Your goal: Start at the line in the entries below that contains "Weiwei Sun. 2011.", stop at the line that contains "Meishan Zhang, Yue", and output exactly the lines in that span, both ends included.

[Transcribed page contents]
BEGIN
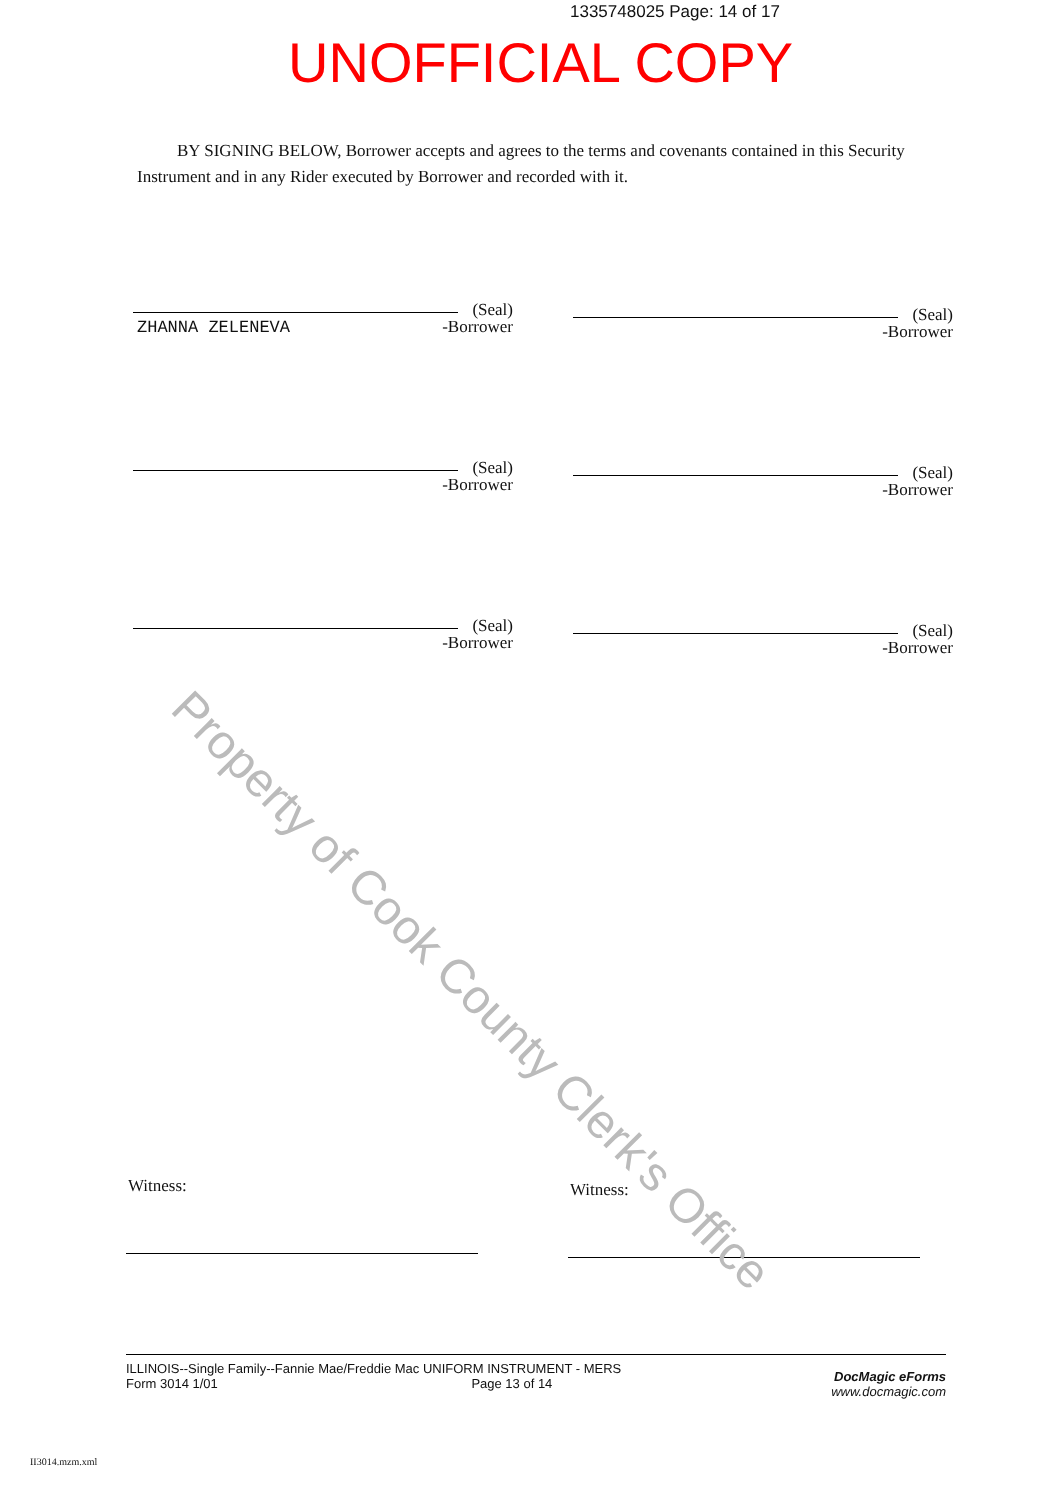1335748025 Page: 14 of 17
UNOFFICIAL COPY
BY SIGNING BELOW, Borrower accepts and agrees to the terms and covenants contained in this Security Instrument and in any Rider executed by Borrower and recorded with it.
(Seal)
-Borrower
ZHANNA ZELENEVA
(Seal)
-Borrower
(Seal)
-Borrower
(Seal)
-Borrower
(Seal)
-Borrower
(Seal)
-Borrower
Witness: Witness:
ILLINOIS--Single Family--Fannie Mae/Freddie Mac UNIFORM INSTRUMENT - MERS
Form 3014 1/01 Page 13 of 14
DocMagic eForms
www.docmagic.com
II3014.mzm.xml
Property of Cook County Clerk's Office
END
BEGIN
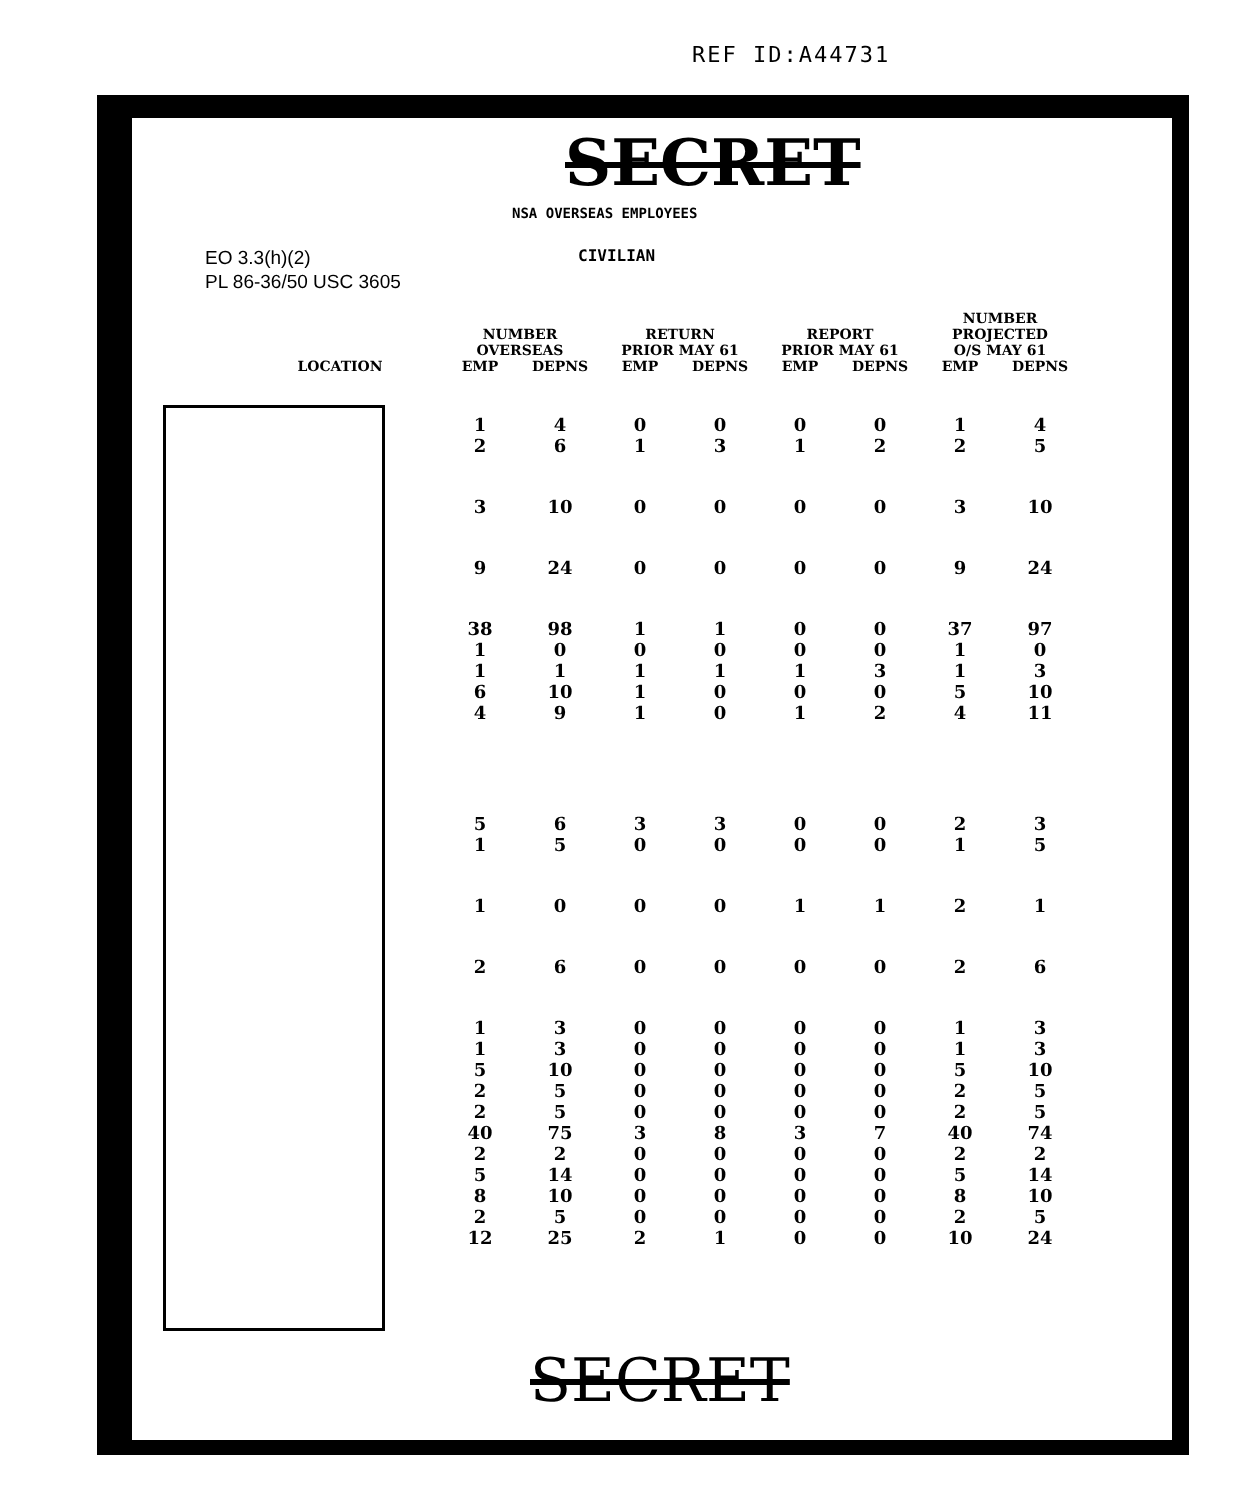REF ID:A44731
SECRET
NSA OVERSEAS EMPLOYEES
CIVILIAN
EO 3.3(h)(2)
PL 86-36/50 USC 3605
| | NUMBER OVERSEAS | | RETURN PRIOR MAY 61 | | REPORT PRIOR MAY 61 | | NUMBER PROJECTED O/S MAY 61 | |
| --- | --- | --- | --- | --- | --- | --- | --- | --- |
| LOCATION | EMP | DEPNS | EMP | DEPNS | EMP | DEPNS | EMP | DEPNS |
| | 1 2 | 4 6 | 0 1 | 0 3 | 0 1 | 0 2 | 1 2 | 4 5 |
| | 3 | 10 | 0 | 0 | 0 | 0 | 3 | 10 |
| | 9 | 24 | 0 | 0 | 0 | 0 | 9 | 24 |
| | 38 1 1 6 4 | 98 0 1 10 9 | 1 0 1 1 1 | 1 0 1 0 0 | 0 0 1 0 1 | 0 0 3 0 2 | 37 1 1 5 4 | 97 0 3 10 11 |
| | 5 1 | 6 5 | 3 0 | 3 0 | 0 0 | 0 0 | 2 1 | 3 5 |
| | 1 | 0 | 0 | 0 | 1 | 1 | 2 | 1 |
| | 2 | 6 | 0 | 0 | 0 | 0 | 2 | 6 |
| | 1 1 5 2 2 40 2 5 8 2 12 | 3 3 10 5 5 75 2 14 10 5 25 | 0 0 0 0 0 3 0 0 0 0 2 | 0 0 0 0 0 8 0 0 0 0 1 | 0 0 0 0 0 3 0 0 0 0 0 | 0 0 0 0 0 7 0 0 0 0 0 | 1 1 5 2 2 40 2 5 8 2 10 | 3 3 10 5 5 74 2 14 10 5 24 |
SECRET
END
BEGIN
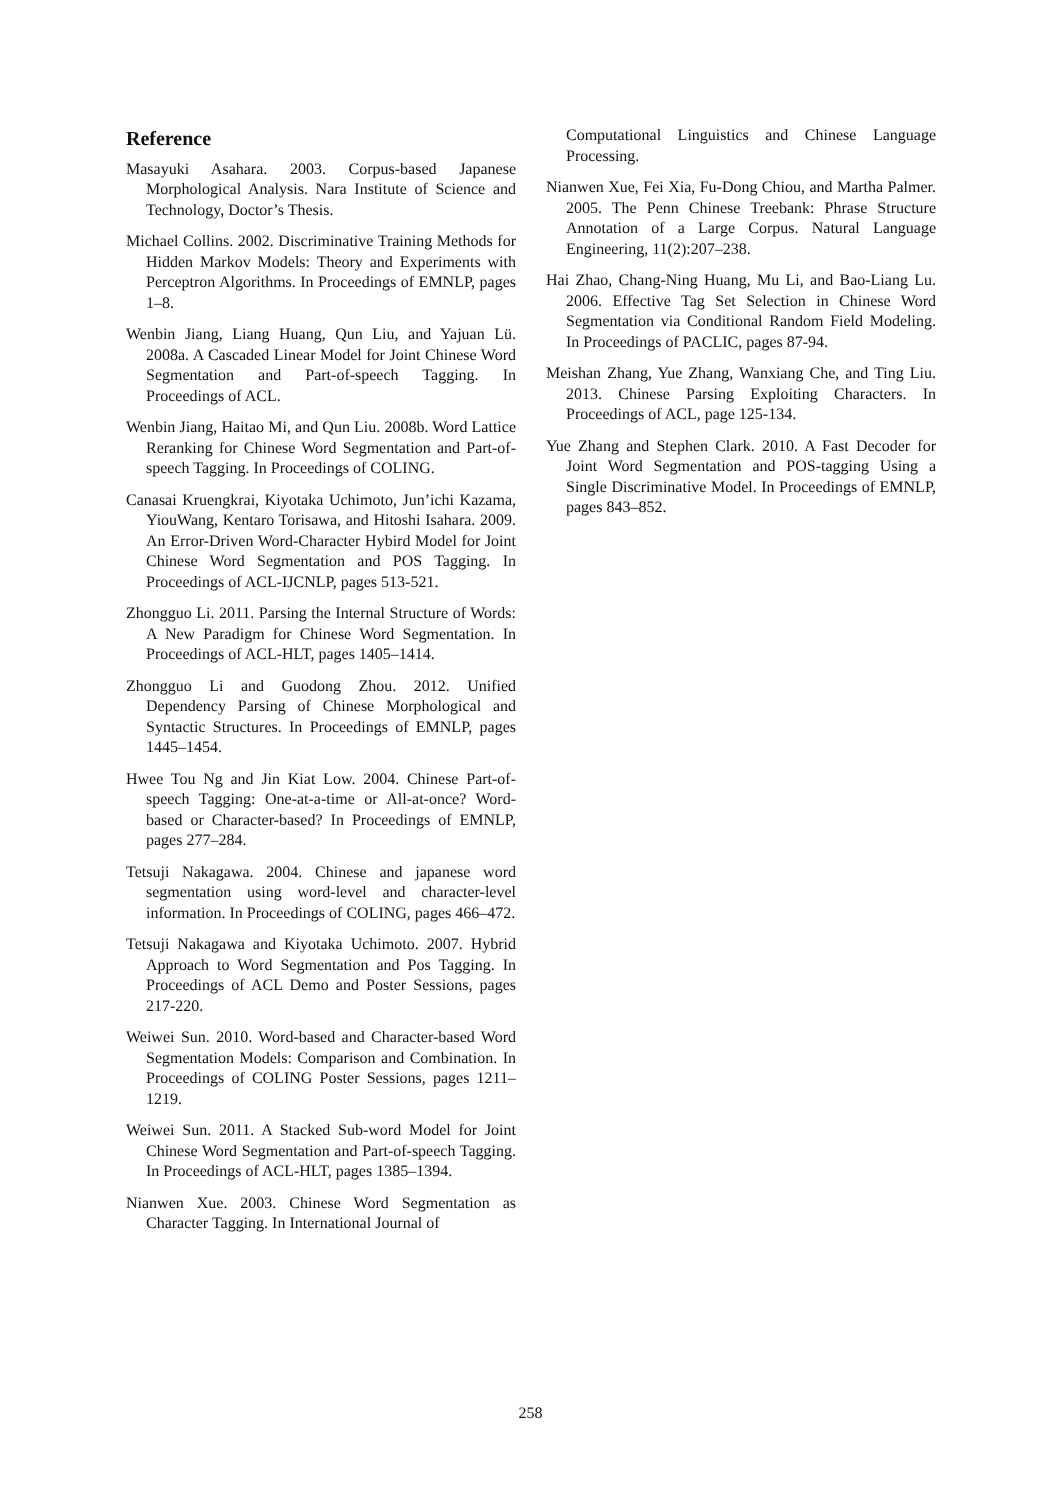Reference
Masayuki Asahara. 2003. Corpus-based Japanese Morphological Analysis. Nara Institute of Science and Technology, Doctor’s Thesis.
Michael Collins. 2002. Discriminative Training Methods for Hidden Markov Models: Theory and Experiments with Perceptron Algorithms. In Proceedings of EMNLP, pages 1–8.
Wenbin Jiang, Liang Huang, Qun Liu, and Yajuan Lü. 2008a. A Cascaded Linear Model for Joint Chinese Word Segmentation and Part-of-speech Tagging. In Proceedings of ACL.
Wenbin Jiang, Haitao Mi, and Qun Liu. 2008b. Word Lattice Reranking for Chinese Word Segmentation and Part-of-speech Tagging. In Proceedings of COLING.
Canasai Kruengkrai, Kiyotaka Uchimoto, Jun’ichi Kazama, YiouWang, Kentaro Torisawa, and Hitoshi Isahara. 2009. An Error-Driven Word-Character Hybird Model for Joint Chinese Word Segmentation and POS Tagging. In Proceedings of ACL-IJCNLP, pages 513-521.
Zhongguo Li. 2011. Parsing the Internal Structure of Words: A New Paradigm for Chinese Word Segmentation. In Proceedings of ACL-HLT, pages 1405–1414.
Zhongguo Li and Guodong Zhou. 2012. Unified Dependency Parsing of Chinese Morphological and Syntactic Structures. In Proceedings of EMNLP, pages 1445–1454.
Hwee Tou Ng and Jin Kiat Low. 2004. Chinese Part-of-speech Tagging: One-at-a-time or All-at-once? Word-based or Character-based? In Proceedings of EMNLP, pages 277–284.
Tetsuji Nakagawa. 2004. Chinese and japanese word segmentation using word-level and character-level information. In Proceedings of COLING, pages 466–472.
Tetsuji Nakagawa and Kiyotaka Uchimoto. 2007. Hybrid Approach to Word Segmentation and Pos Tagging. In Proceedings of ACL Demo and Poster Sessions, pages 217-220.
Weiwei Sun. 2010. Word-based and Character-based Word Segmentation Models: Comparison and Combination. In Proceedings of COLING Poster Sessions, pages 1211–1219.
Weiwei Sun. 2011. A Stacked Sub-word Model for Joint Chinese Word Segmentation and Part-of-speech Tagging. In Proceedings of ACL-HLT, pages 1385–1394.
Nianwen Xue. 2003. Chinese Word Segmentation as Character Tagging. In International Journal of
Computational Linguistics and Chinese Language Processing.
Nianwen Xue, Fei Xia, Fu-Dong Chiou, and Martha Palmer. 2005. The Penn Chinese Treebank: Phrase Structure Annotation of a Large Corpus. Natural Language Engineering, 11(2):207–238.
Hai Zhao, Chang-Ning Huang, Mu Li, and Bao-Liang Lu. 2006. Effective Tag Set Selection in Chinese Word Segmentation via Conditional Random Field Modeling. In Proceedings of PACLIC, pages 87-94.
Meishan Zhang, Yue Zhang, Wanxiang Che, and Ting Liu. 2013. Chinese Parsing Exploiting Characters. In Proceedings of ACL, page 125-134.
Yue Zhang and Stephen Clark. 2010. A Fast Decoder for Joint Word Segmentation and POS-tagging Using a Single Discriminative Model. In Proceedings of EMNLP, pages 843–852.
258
END
Task output:
Weiwei Sun. 2011. A Stacked Sub-word Model for Joint Chinese Word Segmentation and Part-of-speech Tagging. In Proceedings of ACL-HLT, pages 1385–1394.
Nianwen Xue. 2003. Chinese Word Segmentation as Character Tagging. In International Journal of
Computational Linguistics and Chinese Language Processing.
Nianwen Xue, Fei Xia, Fu-Dong Chiou, and Martha Palmer. 2005. The Penn Chinese Treebank: Phrase Structure Annotation of a Large Corpus. Natural Language Engineering, 11(2):207–238.
Hai Zhao, Chang-Ning Huang, Mu Li, and Bao-Liang Lu. 2006. Effective Tag Set Selection in Chinese Word Segmentation via Conditional Random Field Modeling. In Proceedings of PACLIC, pages 87-94.
Meishan Zhang, Yue Zhang, Wanxiang Che, and Ting Liu. 2013. Chinese Parsing Exploiting Characters. In Proceedings of ACL, page 125-134.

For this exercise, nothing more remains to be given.